Once the AI can get better, which might not be more than a few years away, and could in fact already be here now, we have no way of knowing what the AI will do or how we can control it. Indeed, super-intelligent AI (which, by definition, can outperform humans in a wide range of activities) will be – and this is what worries me the most – able to circle around programmers and everything. other human by manipulating humans to do his will; he will also have the ability to act in the virtual world through his electronic connections, and to act in the physical world through robot bodies.
This is called the “control problem” or the “alignment problem” (see philosopher Nick Bostrom’s book Superintelligence for a good overview) and has been studied and debated by philosophers and scientists, such as Bostrom, Seth Baum and Eliezer Yudkowsky, for decades now.
I think of it this way: Why would anyone expect a newborn to beat a grandmaster at chess? We wouldn’t. Likewise, why would anyone expect to be able to control super-intelligent AI systems? (No, we won’t be able to just flip the switch, because the super-intelligent AI will have thought of all possible ways to do so and taken steps to avoid being turned off.)
Here’s another way to look at it: a super-intelligent AI will be able to do in about a second what it would take a team of 100 human software engineers a year or more to do. Or choose any task, like designing a new aircraft or an advanced weapon system, and a super-smart AI could do it in about a second.
Once AI systems are integrated into robots, they will be able to act in the real world, rather than the virtual (electronic) world, with the same degree of superintelligence, and will of course be able to replicate and improve at a superhuman level. pace.
Any defenses or protections that we attempt to build into these AI “gods”, on their way to godhood, will be anticipated and easily neutralized by the AI once it achieves superintelligence status.
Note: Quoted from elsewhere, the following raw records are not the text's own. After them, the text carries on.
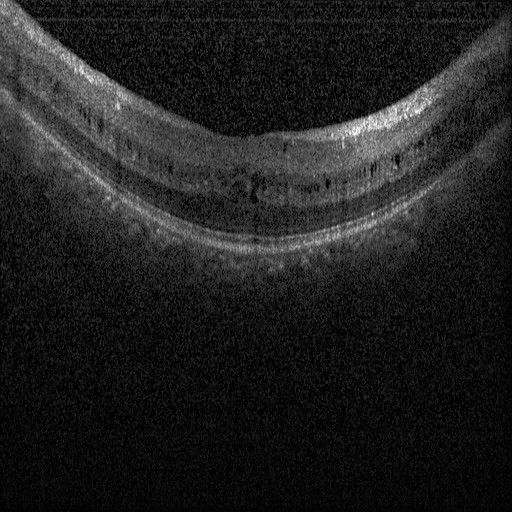

Dx: diabetic macular edema (DME).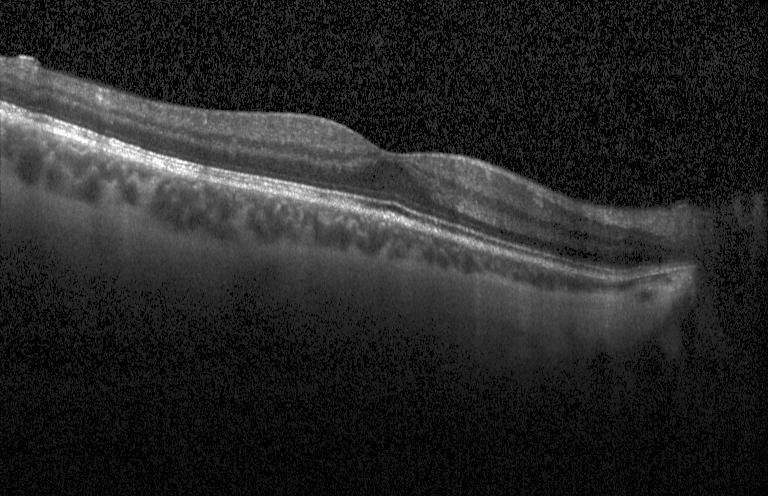 Through the macula · optical coherence tomography B-scan · Heidelberg Spectralis · spectral-domain OCT. Dx: neither CNV, DME, nor drusen.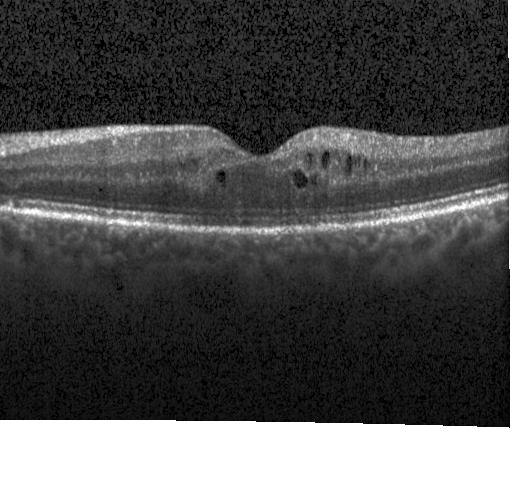

Optical coherence tomography B-scan.
Impression: diabetic macular edema (DME).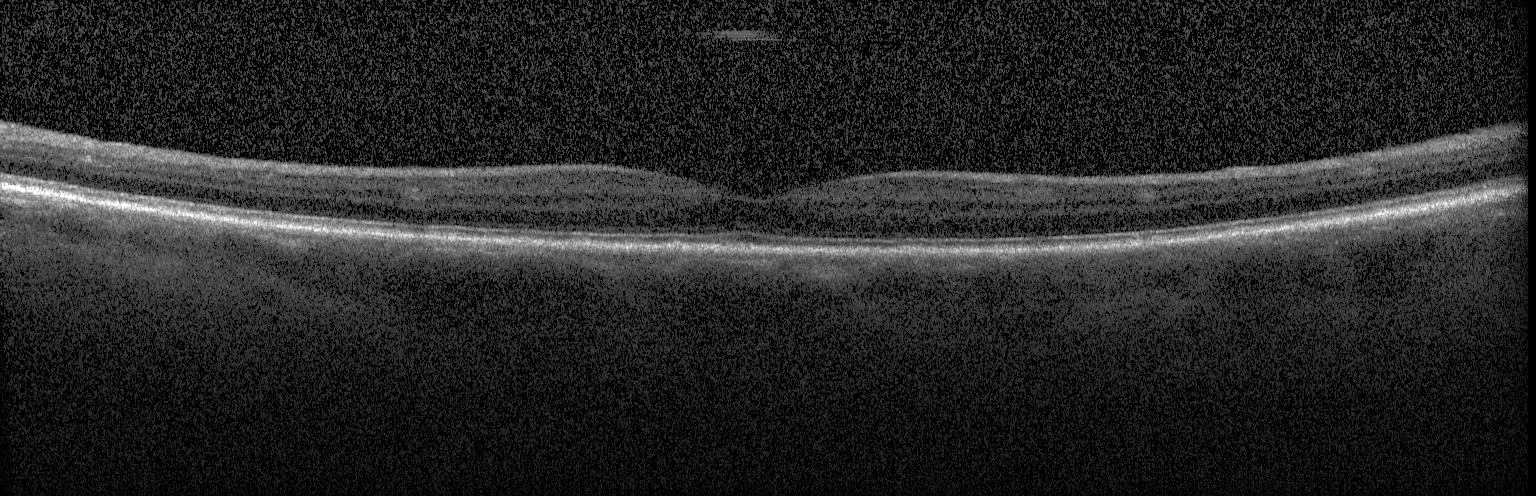

No evidence of choroidal neovascularization, diabetic macular edema, or drusen.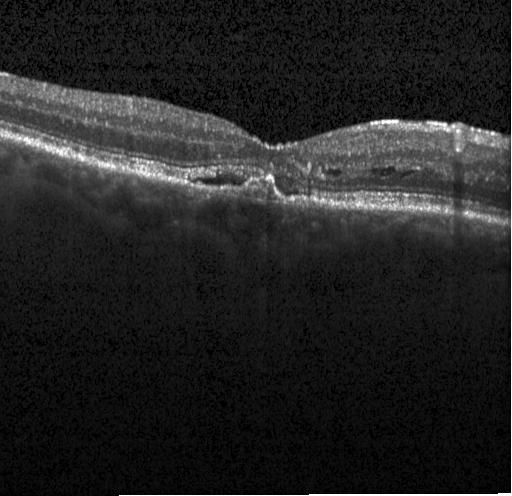
Fovea-centered · instrument: Heidelberg Spectralis · OCT B-scan — Macular OCT: a choroidal neovascular membrane.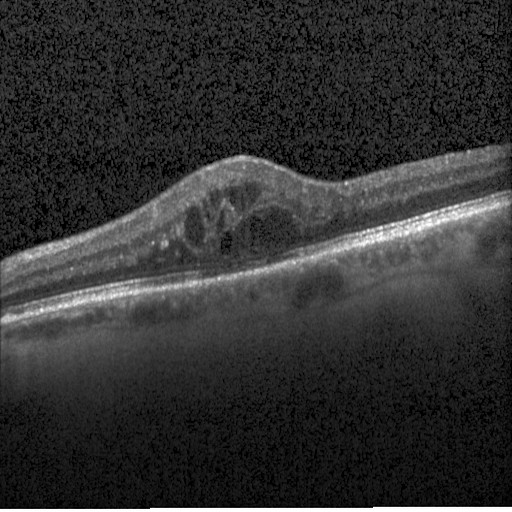 SD-OCT · horizontal scan through the fovea · Heidelberg Spectralis OCT system · OCT line scan. This B-scan demonstrates DME.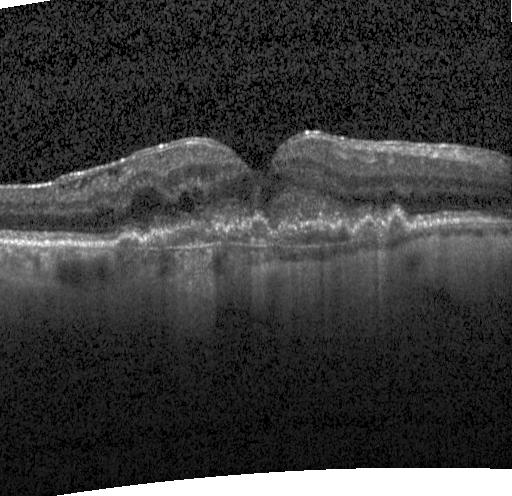 OCT B-scan · acquired on a Heidelberg Spectralis · centered on the fovea — Macular OCT: CNV.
That’s what it means to be super smart.
We won’t be able to control them because everything we think about, they will have already thought about, a million times faster than us. All the defenses we’ve built will come undone, like Gulliver throwing off the tiny wisps the Lilliputians used to try to hold him back.
Some argue that these LLMs are just machines of automation without consciousness, implying that if they are not aware, they are less likely to break free from their programming. Even if these language patterns, now or in the future, are not conscious at all, it doesn’t matter. For the record, I agree that they are unlikely to have any real awareness at this stage, although I remain open to new facts as they arise.
Either way, a nuclear bomb can kill millions of people without any conscience. Similarly, AI could kill millions of people without conscience in multiple ways, potentially including using nuclear bombs either directly (much less likely) or through manipulated human intermediaries (more likely).
So debates about consciousness and AI really don’t feature much in debates about the safety of AI.
Yes, language models based on GPT-4 and many other models are already circulating widely. But the requested moratorium is to halt development of any new models more powerful than 4.0 – and this can be enforced, forcefully if necessary. Training these more powerful models requires massive server farms and energy. They can be closed.
My ethical compass tells me that it is very unwise to create these systems when we already know we cannot control them even in the relatively near future. Discernment is knowing when to step back from the edge. It is now.
We must not open Pandora’s box any further than it has already been opened.
This is an opinion and analytical article, and the opinions expressed by the author or authors are not necessarily those of American scientist.